= Beginning of Section =
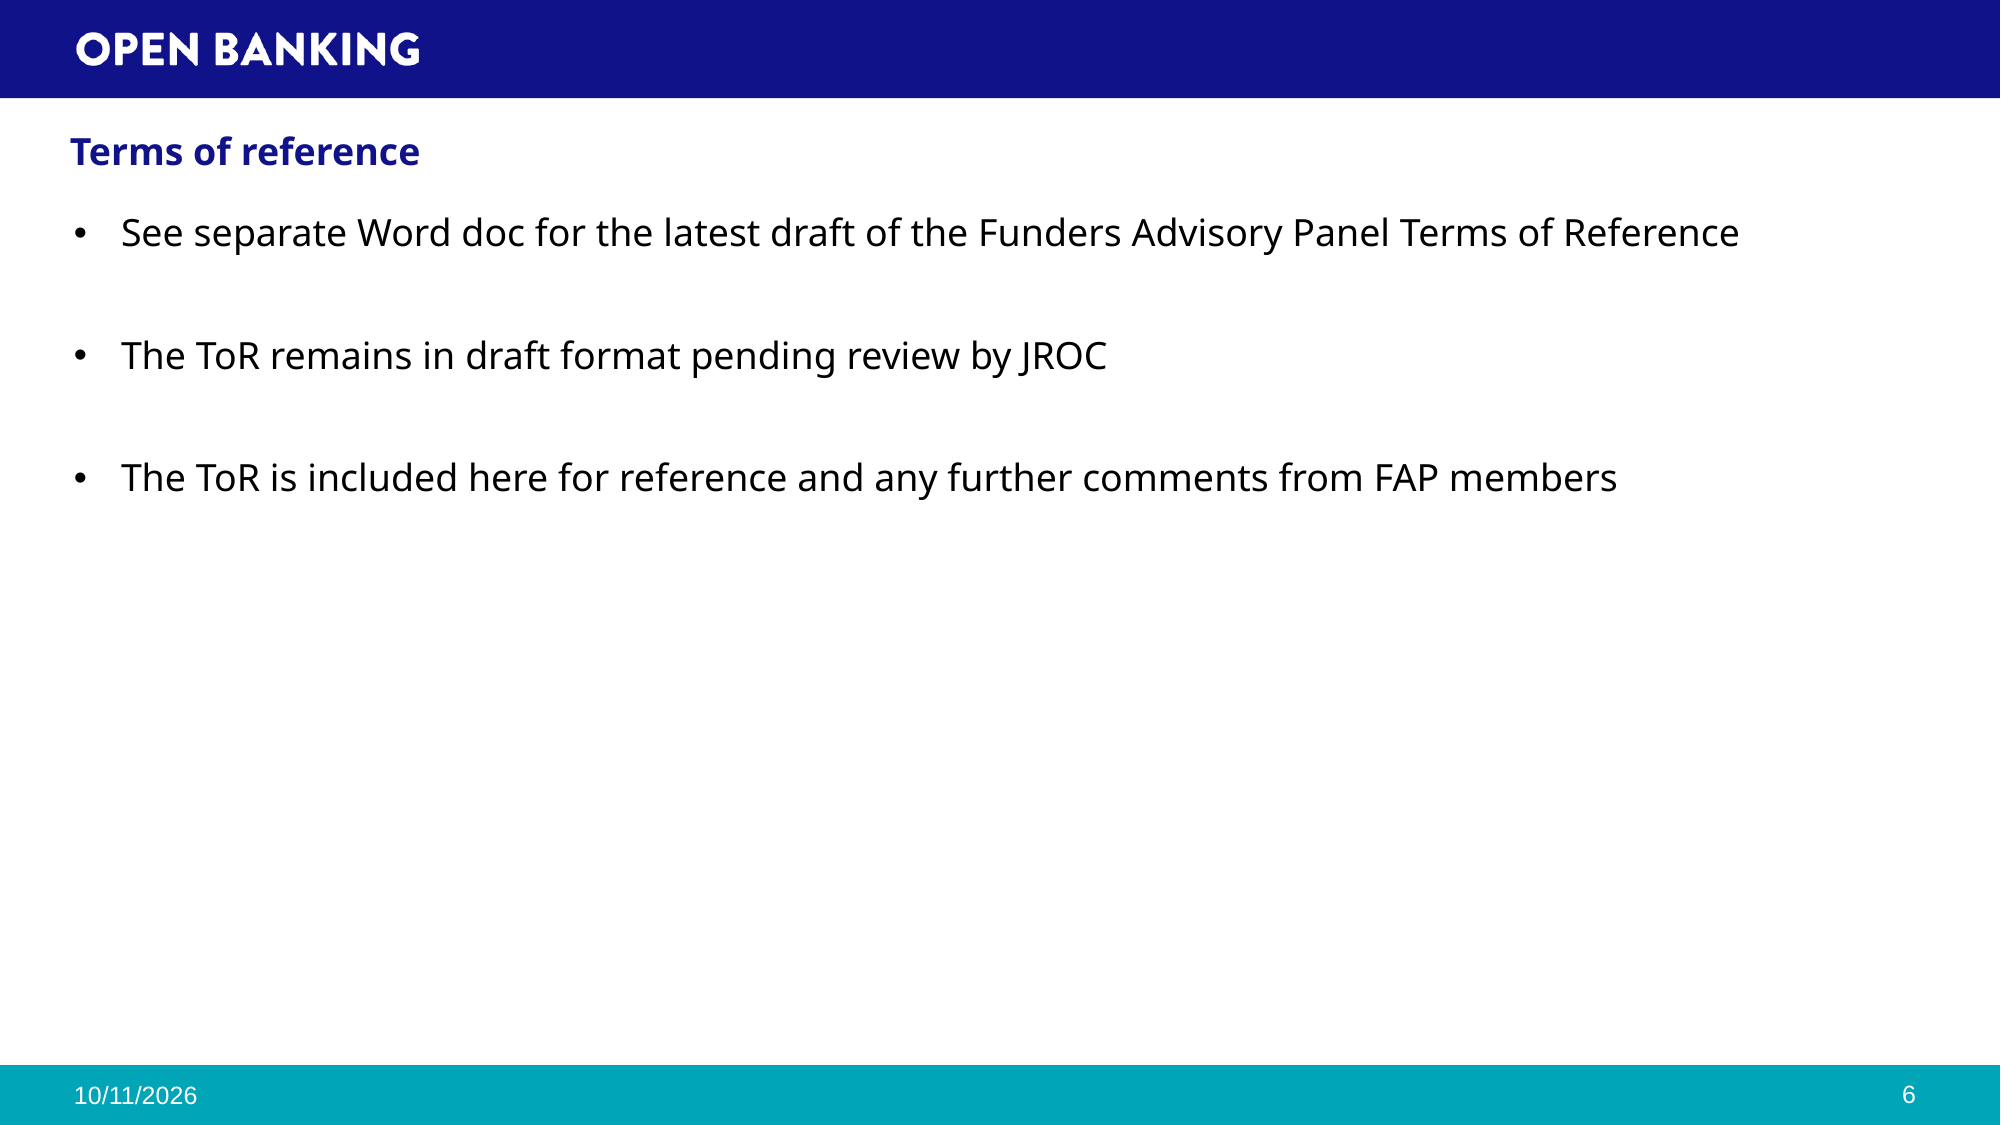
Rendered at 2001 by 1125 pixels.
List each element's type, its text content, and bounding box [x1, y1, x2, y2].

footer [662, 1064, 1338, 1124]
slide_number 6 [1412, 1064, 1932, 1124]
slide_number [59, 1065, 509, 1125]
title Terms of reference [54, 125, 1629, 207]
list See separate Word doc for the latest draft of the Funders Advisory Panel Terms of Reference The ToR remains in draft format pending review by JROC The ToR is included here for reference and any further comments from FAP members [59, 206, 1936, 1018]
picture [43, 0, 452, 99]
= End of Section =
= Beginning of Section =
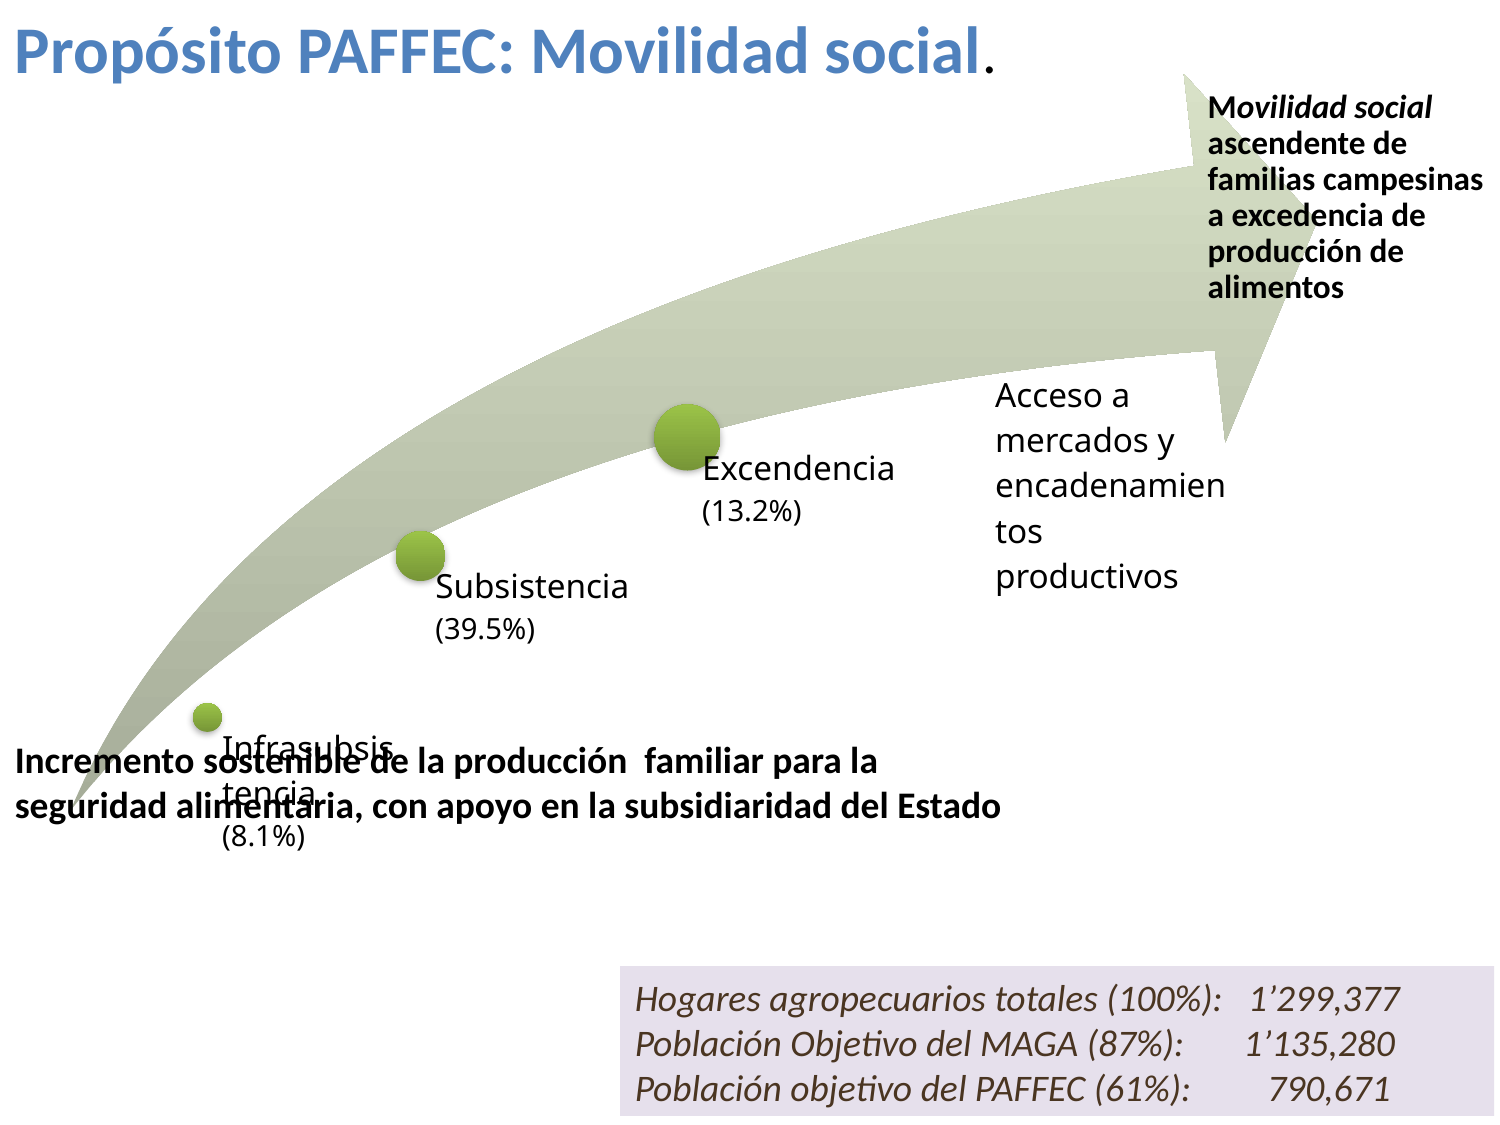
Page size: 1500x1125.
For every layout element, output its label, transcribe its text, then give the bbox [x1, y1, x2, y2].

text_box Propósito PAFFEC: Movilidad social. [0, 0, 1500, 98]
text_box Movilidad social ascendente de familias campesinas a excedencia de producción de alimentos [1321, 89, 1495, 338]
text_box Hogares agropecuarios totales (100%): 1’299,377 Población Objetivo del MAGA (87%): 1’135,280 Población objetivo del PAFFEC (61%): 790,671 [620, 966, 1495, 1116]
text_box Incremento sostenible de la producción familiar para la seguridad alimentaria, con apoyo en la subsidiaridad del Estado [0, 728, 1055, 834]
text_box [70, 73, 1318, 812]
= End of Section =
**Goal of the exercise:**
Please give again the lines above between the line holding "Page size: 1500x1125." and the line holding "text_box [70, 73, 1318, 812]", inclusive, exactly as they are and with nothing added.

**Problem solution:**
Page size: 1500x1125.
For every layout element, output its label, transcribe its text, then give the bbox [x1, y1, x2, y2].

text_box Propósito PAFFEC: Movilidad social. [0, 0, 1500, 98]
text_box Movilidad social ascendente de familias campesinas a excedencia de producción de alimentos [1321, 89, 1495, 338]
text_box Hogares agropecuarios totales (100%): 1’299,377 Población Objetivo del MAGA (87%): 1’135,280 Población objetivo del PAFFEC (61%): 790,671 [620, 966, 1495, 1116]
text_box Incremento sostenible de la producción familiar para la seguridad alimentaria, con apoyo en la subsidiaridad del Estado [0, 728, 1055, 834]
text_box [70, 73, 1318, 812]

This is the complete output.